* [Assignment]: The answer is every line of the records that holds the word "lymphoma", copied in full.
'''
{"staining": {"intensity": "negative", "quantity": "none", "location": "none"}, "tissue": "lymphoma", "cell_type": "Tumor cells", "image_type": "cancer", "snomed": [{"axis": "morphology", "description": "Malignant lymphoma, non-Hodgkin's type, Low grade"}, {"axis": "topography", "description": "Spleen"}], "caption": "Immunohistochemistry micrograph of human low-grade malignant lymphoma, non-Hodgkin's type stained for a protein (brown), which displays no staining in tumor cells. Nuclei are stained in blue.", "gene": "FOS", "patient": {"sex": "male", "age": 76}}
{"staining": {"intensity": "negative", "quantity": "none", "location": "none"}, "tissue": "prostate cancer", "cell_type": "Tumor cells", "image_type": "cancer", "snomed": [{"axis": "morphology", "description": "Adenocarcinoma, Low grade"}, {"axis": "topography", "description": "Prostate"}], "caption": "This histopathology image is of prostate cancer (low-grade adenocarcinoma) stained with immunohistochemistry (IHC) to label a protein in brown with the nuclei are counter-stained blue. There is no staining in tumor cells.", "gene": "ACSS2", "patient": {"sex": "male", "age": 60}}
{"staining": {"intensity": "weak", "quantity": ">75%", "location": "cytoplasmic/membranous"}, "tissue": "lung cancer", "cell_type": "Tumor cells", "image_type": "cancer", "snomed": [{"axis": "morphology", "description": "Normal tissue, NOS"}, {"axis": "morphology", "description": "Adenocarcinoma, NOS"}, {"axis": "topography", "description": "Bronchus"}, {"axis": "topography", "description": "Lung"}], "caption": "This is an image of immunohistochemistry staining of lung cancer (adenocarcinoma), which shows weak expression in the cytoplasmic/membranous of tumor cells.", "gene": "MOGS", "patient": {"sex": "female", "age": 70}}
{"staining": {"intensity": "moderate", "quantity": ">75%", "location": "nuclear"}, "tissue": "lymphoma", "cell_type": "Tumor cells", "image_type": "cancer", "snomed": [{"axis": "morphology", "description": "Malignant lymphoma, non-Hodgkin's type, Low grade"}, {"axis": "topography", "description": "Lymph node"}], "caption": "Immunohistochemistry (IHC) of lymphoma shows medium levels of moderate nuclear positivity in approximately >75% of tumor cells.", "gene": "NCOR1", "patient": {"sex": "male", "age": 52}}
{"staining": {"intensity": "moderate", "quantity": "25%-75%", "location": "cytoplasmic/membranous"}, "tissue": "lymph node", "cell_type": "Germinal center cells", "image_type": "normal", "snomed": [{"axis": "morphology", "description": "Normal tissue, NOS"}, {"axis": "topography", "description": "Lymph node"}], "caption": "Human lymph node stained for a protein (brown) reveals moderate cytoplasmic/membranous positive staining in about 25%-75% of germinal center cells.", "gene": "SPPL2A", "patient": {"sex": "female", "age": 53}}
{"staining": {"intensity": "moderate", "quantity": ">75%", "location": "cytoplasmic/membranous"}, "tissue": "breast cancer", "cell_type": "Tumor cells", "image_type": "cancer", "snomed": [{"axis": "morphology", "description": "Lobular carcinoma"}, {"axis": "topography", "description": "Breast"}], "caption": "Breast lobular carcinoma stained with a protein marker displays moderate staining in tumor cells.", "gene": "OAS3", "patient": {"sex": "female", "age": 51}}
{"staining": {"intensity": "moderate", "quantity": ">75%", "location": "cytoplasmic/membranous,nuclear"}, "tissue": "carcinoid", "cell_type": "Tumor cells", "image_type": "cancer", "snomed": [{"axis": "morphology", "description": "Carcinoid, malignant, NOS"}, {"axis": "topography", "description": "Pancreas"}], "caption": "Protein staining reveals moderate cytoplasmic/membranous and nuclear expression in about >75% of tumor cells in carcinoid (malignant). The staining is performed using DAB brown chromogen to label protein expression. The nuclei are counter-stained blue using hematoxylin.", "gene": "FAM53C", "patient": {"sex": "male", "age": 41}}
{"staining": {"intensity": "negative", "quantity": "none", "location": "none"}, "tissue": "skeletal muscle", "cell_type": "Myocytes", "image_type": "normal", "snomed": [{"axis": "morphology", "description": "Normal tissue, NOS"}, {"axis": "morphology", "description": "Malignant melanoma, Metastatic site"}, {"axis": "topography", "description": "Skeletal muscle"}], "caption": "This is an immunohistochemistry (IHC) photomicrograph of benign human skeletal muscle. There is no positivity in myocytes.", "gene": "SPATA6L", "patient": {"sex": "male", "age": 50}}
'''
* [Expected answer]:
{"staining": {"intensity": "negative", "quantity": "none", "location": "none"}, "tissue": "lymphoma", "cell_type": "Tumor cells", "image_type": "cancer", "snomed": [{"axis": "morphology", "description": "Malignant lymphoma, non-Hodgkin's type, Low grade"}, {"axis": "topography", "description": "Spleen"}], "caption": "Immunohistochemistry micrograph of human low-grade malignant lymphoma, non-Hodgkin's type stained for a protein (brown), which displays no staining in tumor cells. Nuclei are stained in blue.", "gene": "FOS", "patient": {"sex": "male", "age": 76}}
{"staining": {"intensity": "moderate", "quantity": ">75%", "location": "nuclear"}, "tissue": "lymphoma", "cell_type": "Tumor cells", "image_type": "cancer", "snomed": [{"axis": "morphology", "description": "Malignant lymphoma, non-Hodgkin's type, Low grade"}, {"axis": "topography", "description": "Lymph node"}], "caption": "Immunohistochemistry (IHC) of lymphoma shows medium levels of moderate nuclear positivity in approximately >75% of tumor cells.", "gene": "NCOR1", "patient": {"sex": "male", "age": 52}}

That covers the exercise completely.